The main advantages and elementary characteristics of medical robots are brought to bear in minimal invasion procedures. Their constant level of work performance serves to shorten the duration of operations and in turn reduce the stress on the patient and decrease the incidence of treatment errors brought about through tiredness. Actively controlled medical robots can be operated remotely, where required, using a console. This means that the surgeon does not have to stand directly at the operating table but is able to control the system from a distance of a several metres. Moreover, robots are of course immune to any mental or emotional impulses, which enables them to work with great precision, both from a spatial and a temporal perspective.

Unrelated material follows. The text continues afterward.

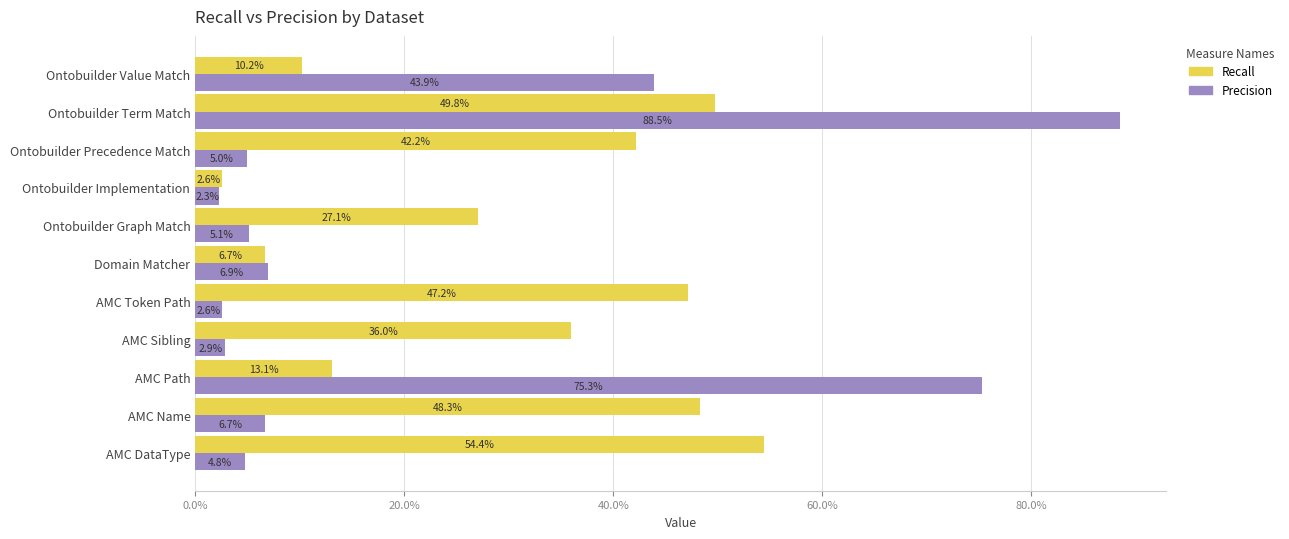

Which series has the widest spread of values?

Precision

The ability of medical robots to work with great precision is of particular importance in minimal invasion procedures, which are based on the use of very small incisions. Such systems are capable of scaling down movements performed by the doctor and converting them to minimal actions. For example, a movement of one centimetre on the control element can translate to a distance of one millimetre on the patient’s body.
The application spectrum of medical robots in the operating theatre is already highly varied. They are particularly useful in surgical environments and their various specialist disciplines, such as orthopaedics, plastic surgery, and heart surgery. However, robots are also employed in medical contexts outside the operating theatre. Specialised medical robots can be used for transporting blood reserves or for bottling samples. Others are able to perform targeted mixing of liquids in test tubes. Further applications of medical robots can be found in the fields of diagnostics, care, and out-patients treatment.

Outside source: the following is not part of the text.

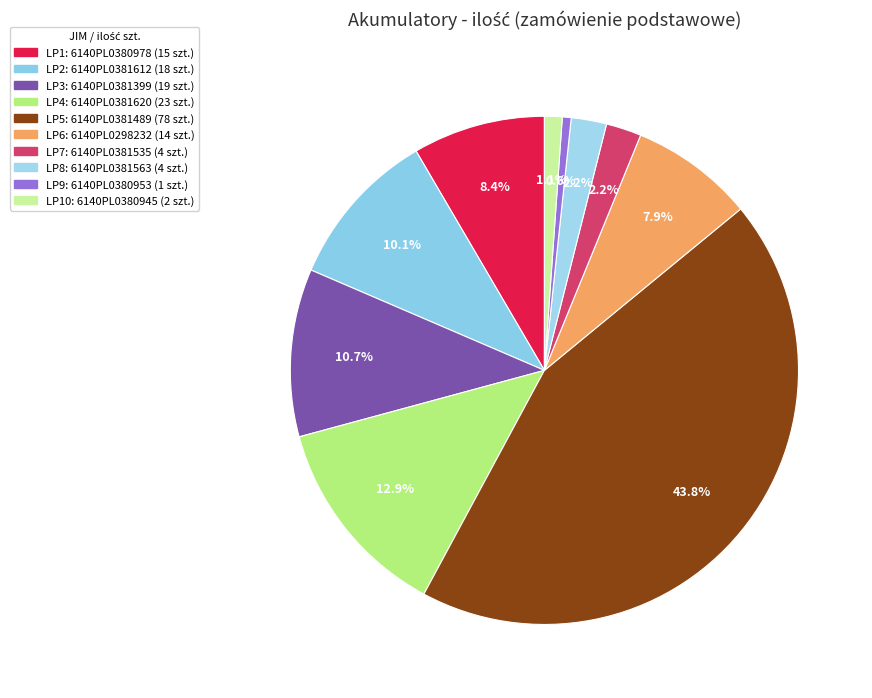

How many segments does this pie chart have?

10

Innovations made in recent years have revealed another area with a direct association to conventional medicine that benefits from robotics: rehabilitation and its associated measures. So-called exoskeletons, support structures that are equipped with servo motors, are used to help patients to perform everyday sequences of movements. Gears in the HFUS-2UH® series by Harmonic Drive AG are employed in the robot’s joints to ensure required attributes such as freedom from play, compactness and quiet operation. Only by using high-quality, precisely functioning technology, is it possible to offer patients effective rehabilitation training in a three-dimensional work area. As with the application fields described above, many new application areas for medical robots can be expected in future in the area of patient rehabilitation.